Mit „Veranda 2022 – die überleben wollen”, dem Titel ihres Wahlprogramms, bezieht sich die APPD auf einen anderen Genre-Klassiker: „Soylent Green“, dessen deutscher Verleihtitel „Soylent Green – 2022 … die überleben wollen“ lautet. Nachdem das Ökosystem kollabiert ist, suchen die arbeitslosen und herumlungernden Bewohner in einem vollkommen überbevölkerten New York des Jahres 2022 verzweifelt nach Nahrung. Der von Charlton Heston gespielte Protagonist entdeckt schließlich in einer Entsorgungsanstalt für Leichen, dass Soylent Green nicht, wie vom Soylent-Konzern behauptet, aus Plankton hergestellt wird, sondern aus sehr menschlichen Zutaten. Die Grundstimmung dieses SciFi-Klassikers klingt ebenfalls in der APPD-Wahlwerbung an.

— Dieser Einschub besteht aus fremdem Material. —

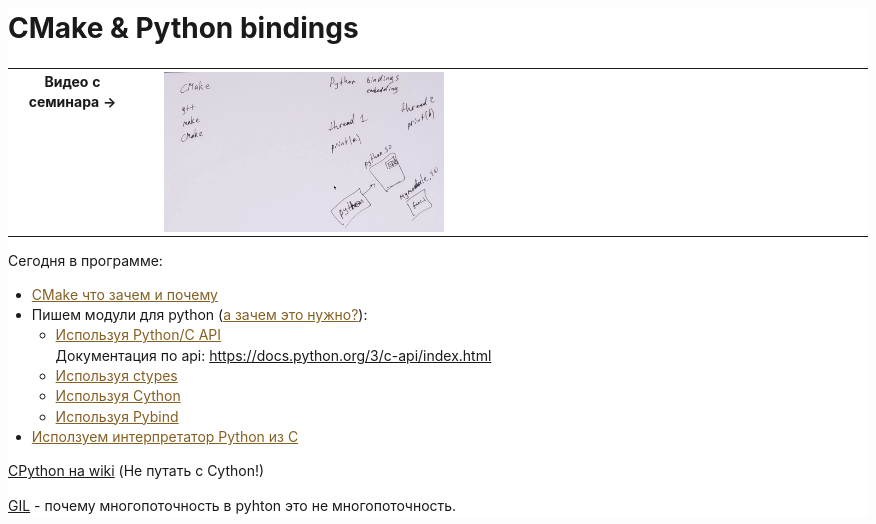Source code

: 


# CMake & Python bindings

<table width=100%  > <tr>
    <th width=15%> <b>Видео с семинара &rarr; </b> </th>
    <th>
    <a href="https://www.youtube.com/watch?v=ingtnOf69KI&list=PLjzMm8llUm4AmU6i_hPU0NobgA4VsBowc&index=3"><img src="video.png" width="320" 
   height="160" align="left" alt="Видео с семинара"></a>
    </th>
    <th> </th>
 </table>

Сегодня в программе:
* <a href="#cmake" style="color:#856024"> CMake что зачем и почему </a>
* Пишем модули для python (<a href="#why" style="color:#856024">а зачем это нужно?</a>):
  * <a href="#api" style="color:#856024"> Используя Python/C API </a>
  <br> Документация по api: https://docs.python.org/3/c-api/index.html
  * <a href="#ctypes" style="color:#856024"> Используя ctypes </a>
  * <a href="#cython" style="color:#856024"> Используя Cython </a>
  * <a href="#pybind" style="color:#856024"> Используя Pybind </a>
* <a href="#use_interpreter" style="color:#856024"> Исползуем интерпретатор Python из C </a>
 
[CPython на wiki](https://ru.wikipedia.org/wiki/CPython) (Не путать с Cython!)


[GIL](https://habr.com/ru/post/84629/) - почему многопоточность в pyhton это не многопоточность.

Die Frage, ob es sich bei der APPD-Wahlwerbung um eine Übertreibung mit künstlerischer Absicht handelt oder nicht, kann somit klar für die APPD entschieden werden. Dass Kunst nicht jedem gefallen muss, ist eine andere Sache. Wolfgang Wendland weiß das aus einschlägiger Erfahrung, schließlich musste seine Band „Die Kassierer“ vor einigen Jahren im Rahmen eines Indizierungsverfahrens offiziell zu Kunst erklärt werden.

Großer Medienrummel um die Kleinpartei

Egal wie der Rechtsstreit um die Ersatzsendezeit für die beiden zensierten Ausstrahlungen ausgeht, der APPD hat der Medienrummel um ihren Werbespot sicher nicht geschadet. Laut Parteiangaben wird der Spot etwa 30.000 Mal pro Tag heruntergeladen. Im Rahmen der Berichterstattung über den Skandal wurde er auch in Sendungen wie „Extra 3“ und „Polylux“ mehrfach gezeigt – mehr kann sich die Partei eigentlich gar nicht wünschen. Wählen wird sie wahrscheinlich trotzdem kaum jemand und das nicht nur, weil sie nur in Hamburg und Berlin auf dem Wahlzettel steht. Aber darauf kommt es den Pogo-Anarchisten ja auch gar nicht an. Die nächste Ausstrahlung ist am Montag, den 12.9., um 21.40 Uhr im ZDF.

Nachtrag der Redaktion: Das Bundesverfassungsgericht hat am Montag den Eilantrag der APPD abgelehnt, mit der die Pogo-Partei erreichen wollte, dass das ZDF den Wahlspot ungekürzt senden müssen. Für eine Entscheidung gebe es nicht genügend Zeit, zudem könne die APPD einen Ersatzspot beim ZDF senden. Auch beim Oberverwaltungsgericht Münster musste die APPD eine Niederlage einstecken. Das Gericht stoppte am Montag eine erneute Sendung des Wahlspots in der ARD. Es sei nicht klar, ob es sich hierbei überhaupt um eine Wahlwerbung handele.